__Source data__

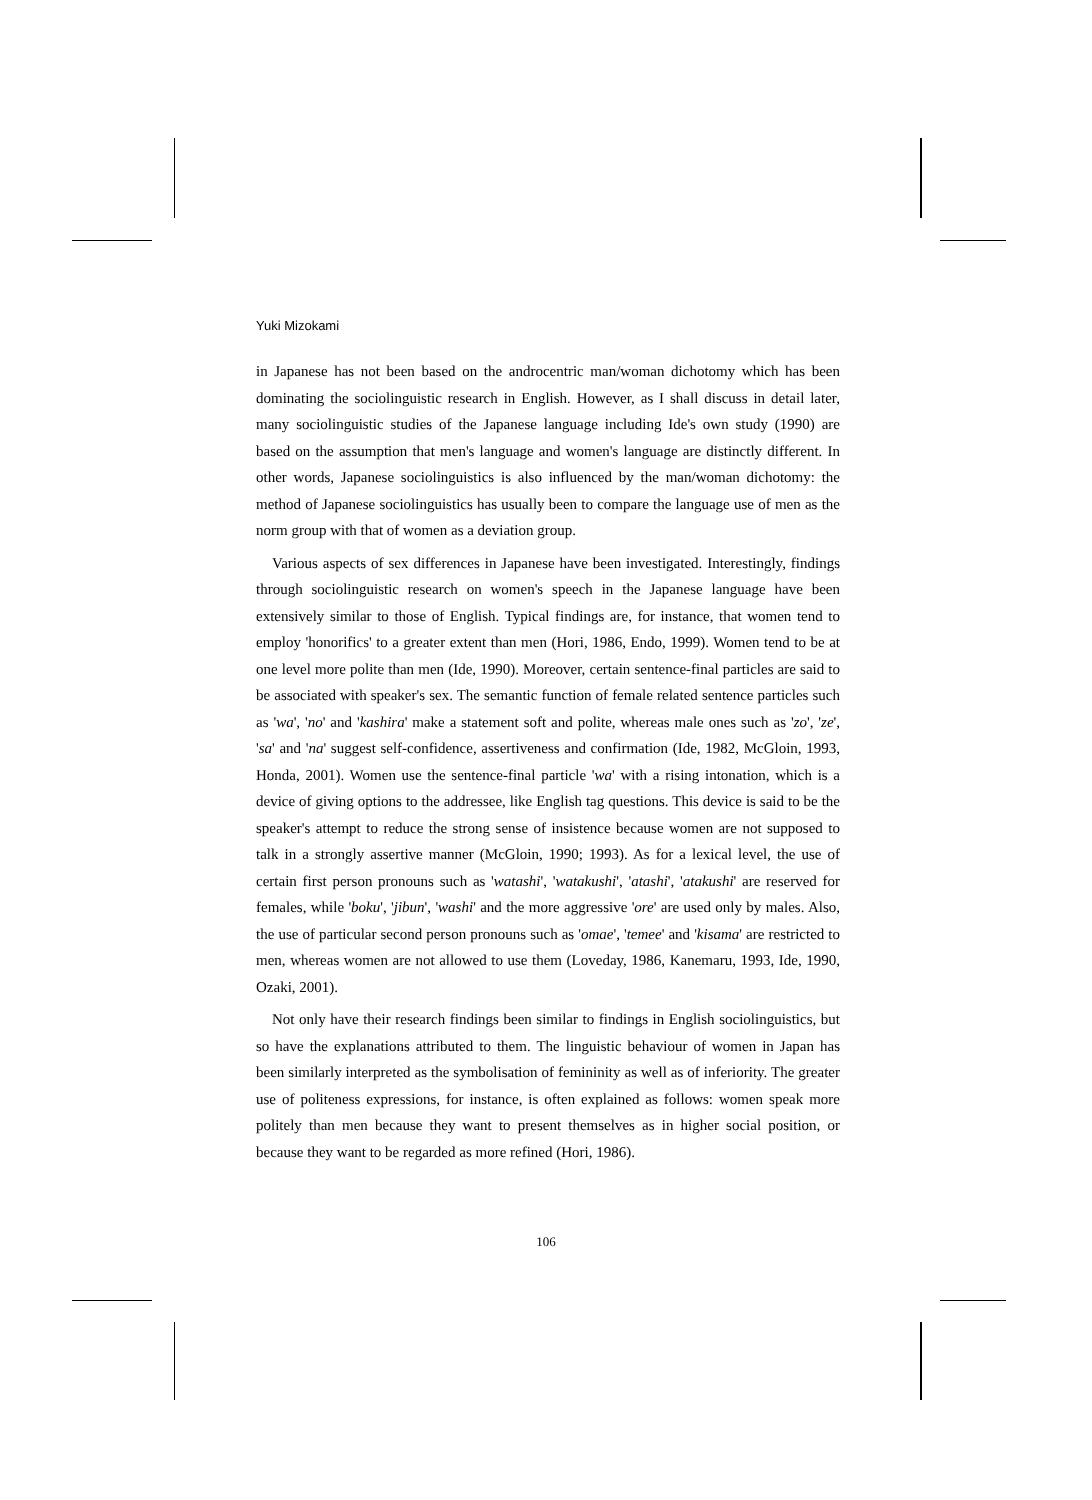Yuki Mizokami
in Japanese has not been based on the androcentric man/woman dichotomy which has been dominating the sociolinguistic research in English. However, as I shall discuss in detail later, many sociolinguistic studies of the Japanese language including Ide's own study (1990) are based on the assumption that men's language and women's language are distinctly different. In other words, Japanese sociolinguistics is also influenced by the man/woman dichotomy: the method of Japanese sociolinguistics has usually been to compare the language use of men as the norm group with that of women as a deviation group.
Various aspects of sex differences in Japanese have been investigated. Interestingly, findings through sociolinguistic research on women's speech in the Japanese language have been extensively similar to those of English. Typical findings are, for instance, that women tend to employ 'honorifics' to a greater extent than men (Hori, 1986, Endo, 1999). Women tend to be at one level more polite than men (Ide, 1990). Moreover, certain sentence-final particles are said to be associated with speaker's sex. The semantic function of female related sentence particles such as 'wa', 'no' and 'kashira' make a statement soft and polite, whereas male ones such as 'zo', 'ze', 'sa' and 'na' suggest self-confidence, assertiveness and confirmation (Ide, 1982, McGloin, 1993, Honda, 2001). Women use the sentence-final particle 'wa' with a rising intonation, which is a device of giving options to the addressee, like English tag questions. This device is said to be the speaker's attempt to reduce the strong sense of insistence because women are not supposed to talk in a strongly assertive manner (McGloin, 1990; 1993). As for a lexical level, the use of certain first person pronouns such as 'watashi', 'watakushi', 'atashi', 'atakushi' are reserved for females, while 'boku', 'jibun', 'washi' and the more aggressive 'ore' are used only by males. Also, the use of particular second person pronouns such as 'omae', 'temee' and 'kisama' are restricted to men, whereas women are not allowed to use them (Loveday, 1986, Kanemaru, 1993, Ide, 1990, Ozaki, 2001).
Not only have their research findings been similar to findings in English sociolinguistics, but so have the explanations attributed to them. The linguistic behaviour of women in Japan has been similarly interpreted as the symbolisation of femininity as well as of inferiority. The greater use of politeness expressions, for instance, is often explained as follows: women speak more politely than men because they want to present themselves as in higher social position, or because they want to be regarded as more refined (Hori, 1986).
106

__Work to be completed__
Copy the listing exactly but drop its images.

__Result__
Yuki Mizokami
in Japanese has not been based on the androcentric man/woman dichotomy which has been dominating the sociolinguistic research in English. However, as I shall discuss in detail later, many sociolinguistic studies of the Japanese language including Ide's own study (1990) are based on the assumption that men's language and women's language are distinctly different. In other words, Japanese sociolinguistics is also influenced by the man/woman dichotomy: the method of Japanese sociolinguistics has usually been to compare the language use of men as the norm group with that of women as a deviation group.
Various aspects of sex differences in Japanese have been investigated. Interestingly, findings through sociolinguistic research on women's speech in the Japanese language have been extensively similar to those of English. Typical findings are, for instance, that women tend to employ 'honorifics' to a greater extent than men (Hori, 1986, Endo, 1999). Women tend to be at one level more polite than men (Ide, 1990). Moreover, certain sentence-final particles are said to be associated with speaker's sex. The semantic function of female related sentence particles such as 'wa', 'no' and 'kashira' make a statement soft and polite, whereas male ones such as 'zo', 'ze', 'sa' and 'na' suggest self-confidence, assertiveness and confirmation (Ide, 1982, McGloin, 1993, Honda, 2001). Women use the sentence-final particle 'wa' with a rising intonation, which is a device of giving options to the addressee, like English tag questions. This device is said to be the speaker's attempt to reduce the strong sense of insistence because women are not supposed to talk in a strongly assertive manner (McGloin, 1990; 1993). As for a lexical level, the use of certain first person pronouns such as 'watashi', 'watakushi', 'atashi', 'atakushi' are reserved for females, while 'boku', 'jibun', 'washi' and the more aggressive 'ore' are used only by males. Also, the use of particular second person pronouns such as 'omae', 'temee' and 'kisama' are restricted to men, whereas women are not allowed to use them (Loveday, 1986, Kanemaru, 1993, Ide, 1990, Ozaki, 2001).
Not only have their research findings been similar to findings in English sociolinguistics, but so have the explanations attributed to them. The linguistic behaviour of women in Japan has been similarly interpreted as the symbolisation of femininity as well as of inferiority. The greater use of politeness expressions, for instance, is often explained as follows: women speak more politely than men because they want to present themselves as in higher social position, or because they want to be regarded as more refined (Hori, 1986).
106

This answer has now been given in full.